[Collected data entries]
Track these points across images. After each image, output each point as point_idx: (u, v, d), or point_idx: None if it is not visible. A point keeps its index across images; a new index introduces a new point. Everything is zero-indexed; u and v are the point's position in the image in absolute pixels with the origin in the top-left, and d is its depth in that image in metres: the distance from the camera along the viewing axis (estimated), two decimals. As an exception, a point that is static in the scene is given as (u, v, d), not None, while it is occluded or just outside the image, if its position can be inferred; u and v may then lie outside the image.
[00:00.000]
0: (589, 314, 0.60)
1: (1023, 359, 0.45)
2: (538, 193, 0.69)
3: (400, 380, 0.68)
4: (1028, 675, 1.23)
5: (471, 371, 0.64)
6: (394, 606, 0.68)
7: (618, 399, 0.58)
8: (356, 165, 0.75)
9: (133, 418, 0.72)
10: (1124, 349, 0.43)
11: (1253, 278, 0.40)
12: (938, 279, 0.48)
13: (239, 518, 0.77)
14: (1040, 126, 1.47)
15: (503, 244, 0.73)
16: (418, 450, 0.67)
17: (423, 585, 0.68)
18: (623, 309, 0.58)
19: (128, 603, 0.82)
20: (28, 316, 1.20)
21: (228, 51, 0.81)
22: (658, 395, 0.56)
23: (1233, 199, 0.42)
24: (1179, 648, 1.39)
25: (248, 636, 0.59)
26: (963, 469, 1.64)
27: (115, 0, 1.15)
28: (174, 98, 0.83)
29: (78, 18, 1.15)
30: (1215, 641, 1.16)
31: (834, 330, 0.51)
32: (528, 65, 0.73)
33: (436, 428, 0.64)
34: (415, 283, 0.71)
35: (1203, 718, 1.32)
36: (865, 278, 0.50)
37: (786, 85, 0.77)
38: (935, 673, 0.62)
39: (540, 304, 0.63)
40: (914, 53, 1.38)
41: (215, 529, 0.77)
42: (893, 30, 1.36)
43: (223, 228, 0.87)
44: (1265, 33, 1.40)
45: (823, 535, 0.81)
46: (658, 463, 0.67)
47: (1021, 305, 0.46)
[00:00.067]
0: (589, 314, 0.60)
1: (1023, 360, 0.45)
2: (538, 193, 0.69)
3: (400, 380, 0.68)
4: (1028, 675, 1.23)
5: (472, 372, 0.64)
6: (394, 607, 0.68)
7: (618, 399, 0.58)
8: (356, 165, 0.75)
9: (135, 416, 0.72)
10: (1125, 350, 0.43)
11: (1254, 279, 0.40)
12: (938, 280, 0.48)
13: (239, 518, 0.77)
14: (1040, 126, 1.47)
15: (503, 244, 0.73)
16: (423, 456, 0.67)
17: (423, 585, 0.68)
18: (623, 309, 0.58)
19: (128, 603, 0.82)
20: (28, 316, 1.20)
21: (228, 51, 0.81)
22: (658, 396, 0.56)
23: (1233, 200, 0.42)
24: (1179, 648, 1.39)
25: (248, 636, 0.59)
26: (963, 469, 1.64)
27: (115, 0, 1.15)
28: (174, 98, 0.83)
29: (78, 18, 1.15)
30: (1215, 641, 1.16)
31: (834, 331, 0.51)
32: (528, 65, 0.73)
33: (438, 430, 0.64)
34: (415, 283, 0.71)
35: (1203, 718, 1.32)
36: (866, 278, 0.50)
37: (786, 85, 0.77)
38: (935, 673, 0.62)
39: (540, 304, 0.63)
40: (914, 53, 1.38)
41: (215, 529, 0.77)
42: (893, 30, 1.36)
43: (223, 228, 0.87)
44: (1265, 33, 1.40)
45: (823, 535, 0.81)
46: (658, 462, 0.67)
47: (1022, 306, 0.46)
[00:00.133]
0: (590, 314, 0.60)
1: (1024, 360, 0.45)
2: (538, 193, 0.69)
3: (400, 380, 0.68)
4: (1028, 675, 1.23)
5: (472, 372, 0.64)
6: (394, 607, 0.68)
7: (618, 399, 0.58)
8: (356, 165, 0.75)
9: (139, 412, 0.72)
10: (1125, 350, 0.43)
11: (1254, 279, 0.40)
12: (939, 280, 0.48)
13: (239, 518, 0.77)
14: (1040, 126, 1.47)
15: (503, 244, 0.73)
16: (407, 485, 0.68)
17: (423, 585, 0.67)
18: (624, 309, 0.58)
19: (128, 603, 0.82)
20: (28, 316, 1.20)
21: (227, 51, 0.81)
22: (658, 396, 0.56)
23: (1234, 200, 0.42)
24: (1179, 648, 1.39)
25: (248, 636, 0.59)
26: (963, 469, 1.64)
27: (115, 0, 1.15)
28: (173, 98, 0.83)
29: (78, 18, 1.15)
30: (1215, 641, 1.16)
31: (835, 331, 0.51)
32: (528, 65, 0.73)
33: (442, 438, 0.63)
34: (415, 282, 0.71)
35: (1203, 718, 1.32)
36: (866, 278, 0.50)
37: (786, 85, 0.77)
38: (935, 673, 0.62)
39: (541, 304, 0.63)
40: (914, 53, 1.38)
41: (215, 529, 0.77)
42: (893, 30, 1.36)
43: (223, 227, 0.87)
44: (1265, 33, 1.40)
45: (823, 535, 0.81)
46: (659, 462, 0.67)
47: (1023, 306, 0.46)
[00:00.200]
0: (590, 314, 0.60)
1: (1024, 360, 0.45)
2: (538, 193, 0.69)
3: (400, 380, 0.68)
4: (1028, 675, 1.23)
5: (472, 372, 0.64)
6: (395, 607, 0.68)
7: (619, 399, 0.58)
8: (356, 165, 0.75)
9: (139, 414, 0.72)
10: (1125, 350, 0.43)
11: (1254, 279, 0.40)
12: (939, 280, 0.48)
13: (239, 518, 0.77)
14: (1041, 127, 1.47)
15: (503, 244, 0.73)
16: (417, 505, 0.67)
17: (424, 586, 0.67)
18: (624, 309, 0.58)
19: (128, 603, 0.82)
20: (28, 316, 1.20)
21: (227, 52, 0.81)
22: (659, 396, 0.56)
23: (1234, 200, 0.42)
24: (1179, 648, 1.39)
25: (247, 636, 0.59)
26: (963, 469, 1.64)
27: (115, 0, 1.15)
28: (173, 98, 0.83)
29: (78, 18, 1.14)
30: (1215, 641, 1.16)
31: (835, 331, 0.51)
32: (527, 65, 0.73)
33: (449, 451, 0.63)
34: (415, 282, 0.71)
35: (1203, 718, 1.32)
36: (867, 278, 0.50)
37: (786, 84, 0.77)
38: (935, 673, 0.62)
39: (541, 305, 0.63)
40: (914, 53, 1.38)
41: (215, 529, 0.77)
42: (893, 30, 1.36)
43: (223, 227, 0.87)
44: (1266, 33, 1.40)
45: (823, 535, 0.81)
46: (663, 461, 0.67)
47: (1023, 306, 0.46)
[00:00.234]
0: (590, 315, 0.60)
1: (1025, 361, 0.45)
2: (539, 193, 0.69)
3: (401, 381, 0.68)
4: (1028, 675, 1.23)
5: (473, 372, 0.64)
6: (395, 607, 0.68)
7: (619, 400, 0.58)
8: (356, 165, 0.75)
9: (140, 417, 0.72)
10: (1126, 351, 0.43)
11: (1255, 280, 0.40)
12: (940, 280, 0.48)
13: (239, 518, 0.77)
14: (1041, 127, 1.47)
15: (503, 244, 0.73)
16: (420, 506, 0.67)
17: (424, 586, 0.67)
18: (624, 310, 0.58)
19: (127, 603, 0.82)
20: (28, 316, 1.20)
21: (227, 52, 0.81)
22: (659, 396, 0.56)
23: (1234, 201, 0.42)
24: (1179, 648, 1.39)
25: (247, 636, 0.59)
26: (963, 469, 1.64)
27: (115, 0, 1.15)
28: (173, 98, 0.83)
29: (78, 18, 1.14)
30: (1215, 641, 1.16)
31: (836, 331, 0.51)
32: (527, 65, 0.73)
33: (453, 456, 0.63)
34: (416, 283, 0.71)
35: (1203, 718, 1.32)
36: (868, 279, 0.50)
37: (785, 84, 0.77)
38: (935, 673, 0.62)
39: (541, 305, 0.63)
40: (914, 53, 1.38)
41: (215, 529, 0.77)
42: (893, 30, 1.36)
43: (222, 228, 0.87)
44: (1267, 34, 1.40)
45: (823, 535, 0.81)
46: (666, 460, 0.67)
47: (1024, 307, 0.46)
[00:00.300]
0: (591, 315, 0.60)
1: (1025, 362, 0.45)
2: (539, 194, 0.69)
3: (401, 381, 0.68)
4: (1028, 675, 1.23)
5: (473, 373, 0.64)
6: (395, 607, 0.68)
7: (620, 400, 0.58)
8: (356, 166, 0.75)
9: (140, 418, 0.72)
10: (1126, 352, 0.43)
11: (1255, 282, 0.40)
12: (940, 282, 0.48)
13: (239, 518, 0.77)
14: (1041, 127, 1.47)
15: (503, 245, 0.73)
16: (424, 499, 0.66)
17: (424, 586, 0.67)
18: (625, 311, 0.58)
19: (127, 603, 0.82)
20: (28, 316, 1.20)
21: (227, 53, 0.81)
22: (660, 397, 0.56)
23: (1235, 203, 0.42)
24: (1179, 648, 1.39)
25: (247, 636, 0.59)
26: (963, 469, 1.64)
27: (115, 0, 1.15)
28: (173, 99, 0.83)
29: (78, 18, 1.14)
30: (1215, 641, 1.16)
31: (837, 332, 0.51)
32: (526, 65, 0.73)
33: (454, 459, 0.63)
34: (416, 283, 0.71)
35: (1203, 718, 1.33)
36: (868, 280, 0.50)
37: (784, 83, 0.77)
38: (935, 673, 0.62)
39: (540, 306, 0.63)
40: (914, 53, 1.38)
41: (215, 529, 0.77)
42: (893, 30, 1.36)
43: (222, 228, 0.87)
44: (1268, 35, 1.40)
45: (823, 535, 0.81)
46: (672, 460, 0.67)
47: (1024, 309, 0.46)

* * *

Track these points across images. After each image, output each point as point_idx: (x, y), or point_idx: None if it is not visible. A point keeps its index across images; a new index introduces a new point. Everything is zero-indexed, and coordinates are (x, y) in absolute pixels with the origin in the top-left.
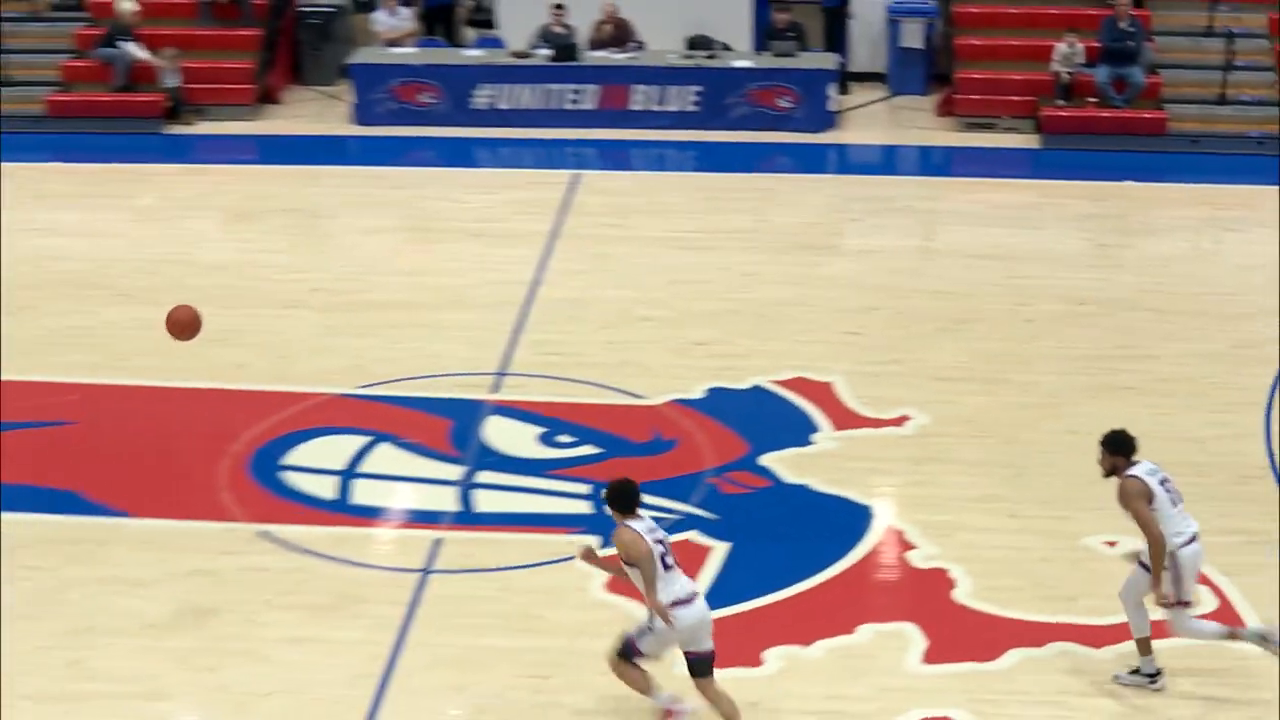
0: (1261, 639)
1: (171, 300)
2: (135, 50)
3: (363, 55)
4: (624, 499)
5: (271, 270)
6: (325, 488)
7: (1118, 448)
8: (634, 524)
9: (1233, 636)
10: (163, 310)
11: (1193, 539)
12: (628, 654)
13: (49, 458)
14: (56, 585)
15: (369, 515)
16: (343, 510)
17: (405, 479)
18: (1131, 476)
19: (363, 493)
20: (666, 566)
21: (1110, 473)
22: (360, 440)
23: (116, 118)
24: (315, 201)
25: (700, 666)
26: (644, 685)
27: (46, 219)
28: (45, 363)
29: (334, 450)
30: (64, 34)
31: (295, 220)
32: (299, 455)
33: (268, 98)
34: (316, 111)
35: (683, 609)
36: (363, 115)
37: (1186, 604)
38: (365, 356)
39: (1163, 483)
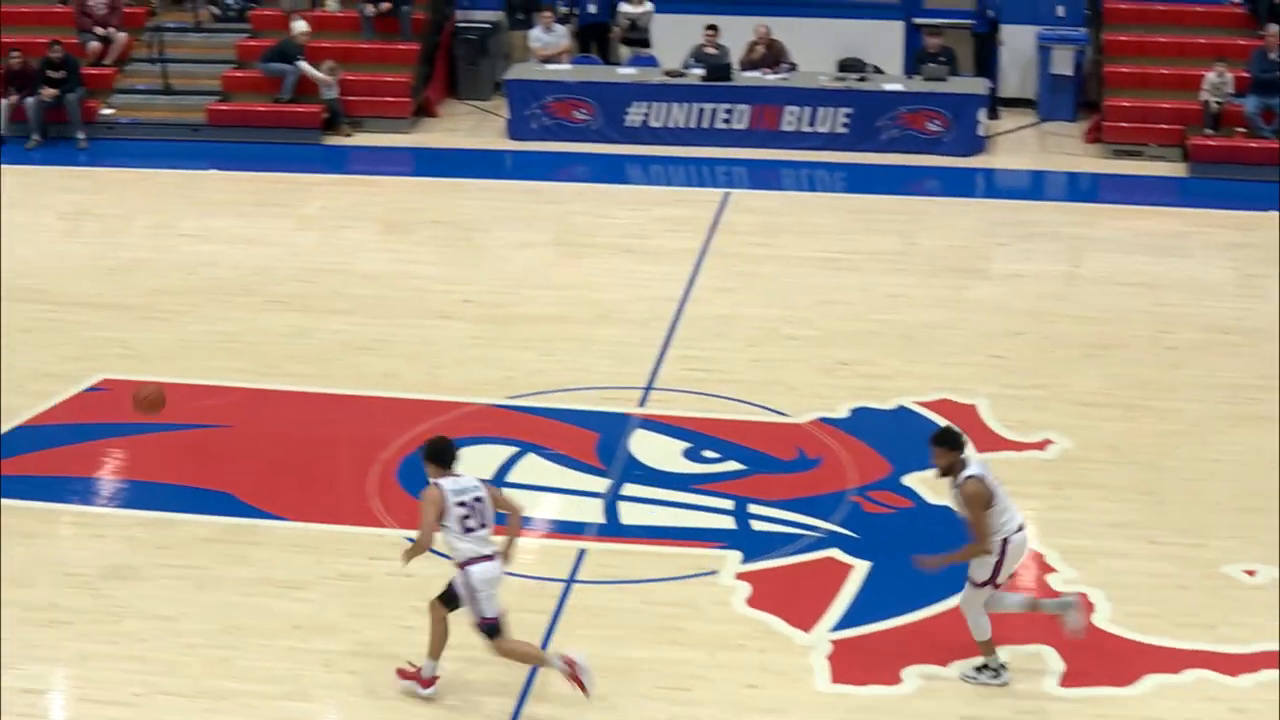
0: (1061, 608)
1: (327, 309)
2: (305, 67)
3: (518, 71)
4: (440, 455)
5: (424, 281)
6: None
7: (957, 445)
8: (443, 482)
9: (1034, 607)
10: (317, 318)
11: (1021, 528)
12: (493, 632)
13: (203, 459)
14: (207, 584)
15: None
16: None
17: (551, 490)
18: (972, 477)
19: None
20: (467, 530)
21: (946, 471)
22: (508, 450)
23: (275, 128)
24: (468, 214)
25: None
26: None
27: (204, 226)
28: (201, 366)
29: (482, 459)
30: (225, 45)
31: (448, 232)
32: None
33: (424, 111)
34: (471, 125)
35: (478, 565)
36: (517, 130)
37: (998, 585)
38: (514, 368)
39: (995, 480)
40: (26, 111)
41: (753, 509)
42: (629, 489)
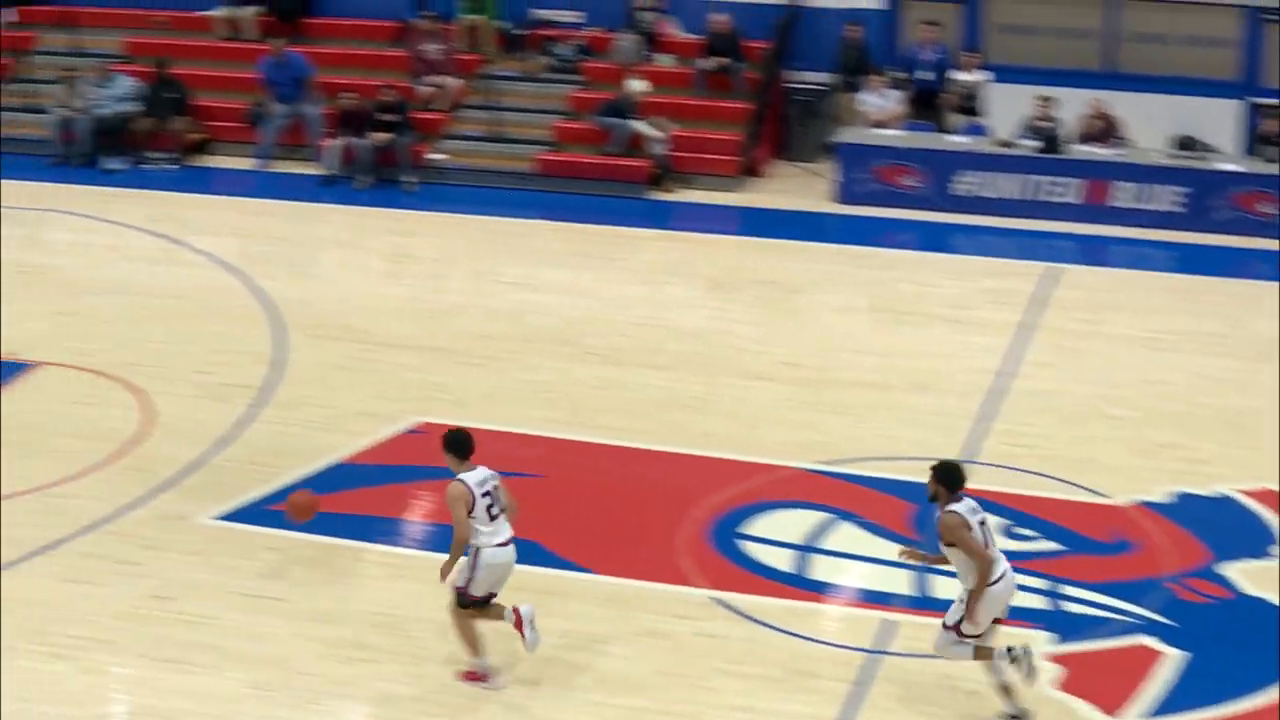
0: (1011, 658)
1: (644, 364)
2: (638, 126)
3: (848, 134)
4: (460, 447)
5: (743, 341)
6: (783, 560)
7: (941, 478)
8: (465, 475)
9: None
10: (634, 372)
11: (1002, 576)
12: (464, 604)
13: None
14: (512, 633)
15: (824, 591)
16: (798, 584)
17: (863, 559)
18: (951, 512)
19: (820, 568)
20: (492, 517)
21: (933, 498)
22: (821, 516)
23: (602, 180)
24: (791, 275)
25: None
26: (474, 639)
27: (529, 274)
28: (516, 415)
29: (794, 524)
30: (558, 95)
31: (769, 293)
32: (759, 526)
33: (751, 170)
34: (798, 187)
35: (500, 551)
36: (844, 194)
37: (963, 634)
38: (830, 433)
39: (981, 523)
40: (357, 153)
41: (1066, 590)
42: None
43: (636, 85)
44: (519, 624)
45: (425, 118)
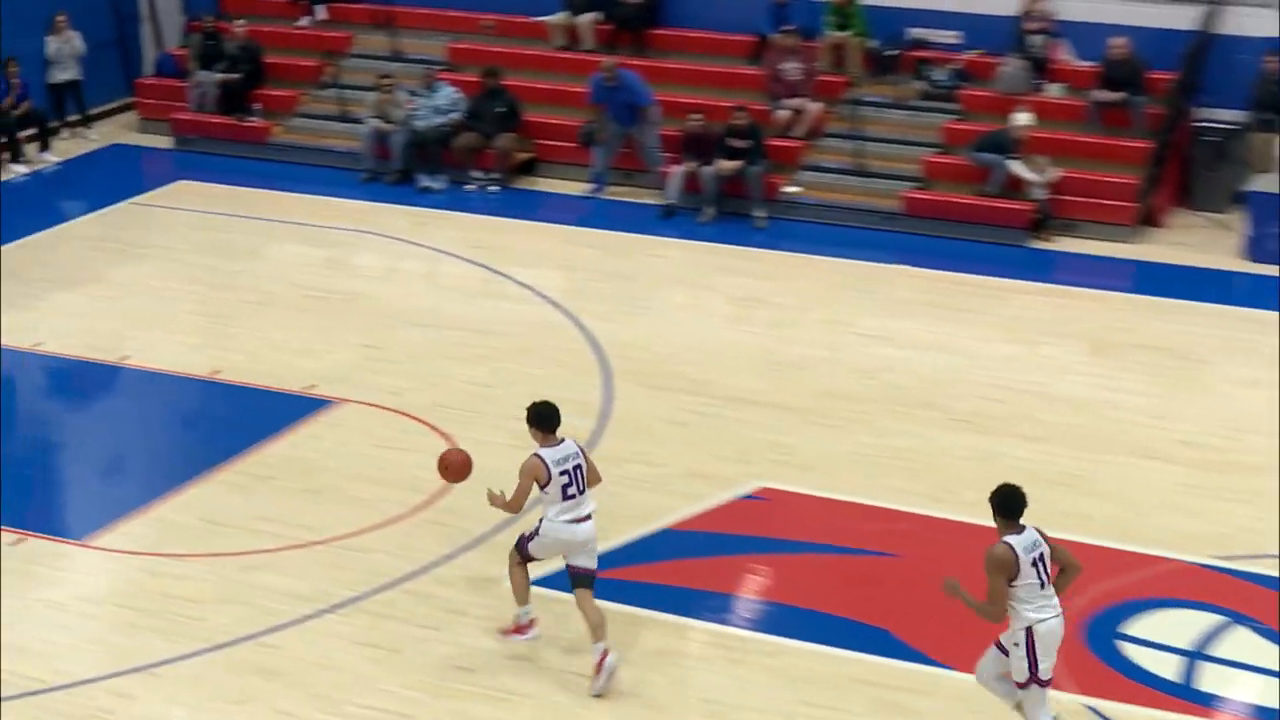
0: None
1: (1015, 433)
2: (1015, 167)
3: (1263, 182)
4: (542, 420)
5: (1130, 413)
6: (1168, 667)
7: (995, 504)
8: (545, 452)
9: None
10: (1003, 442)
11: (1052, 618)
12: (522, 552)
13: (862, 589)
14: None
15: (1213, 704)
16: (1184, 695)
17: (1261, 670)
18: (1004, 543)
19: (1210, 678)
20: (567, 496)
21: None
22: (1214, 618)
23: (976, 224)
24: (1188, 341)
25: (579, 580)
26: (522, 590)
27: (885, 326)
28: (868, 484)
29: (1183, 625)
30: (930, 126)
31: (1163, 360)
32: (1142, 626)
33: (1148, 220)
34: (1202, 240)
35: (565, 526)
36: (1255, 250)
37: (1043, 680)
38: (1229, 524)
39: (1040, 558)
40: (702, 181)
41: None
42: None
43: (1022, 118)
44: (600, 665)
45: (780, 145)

* ASSIGNED TASK:
Copy all lines of the records that have the string "points" in them.

* WRITTEN ANSWER:
Track these points across images. After each image, output each point as point_idx: (u, v, d), or point_idx: None if it is not visible. A point keeps its index across images; a new index introduces a new point. Everything is zero-indexed; u and v are the point's position in the image in absolute pixels with the origin in the top-left, and d is its depth in that image in metres: the distance from the camera along the viewing axis (estimated), two decimals. As an exception, a point that is static in the scene is given as (u, v, d), not None, while it is occluded or just outside the image, if its position can be inferred; u and v may then lie outside the image.
Track these points across images. After each image, output each point as point_idx: (x, y), or point_idx: None if it is not visible. A point keeps its index across images; a new index introduces a new point. Everything is zero-indexed, and coordinates are (x, y) in absolute pixels with the origin in the top-left.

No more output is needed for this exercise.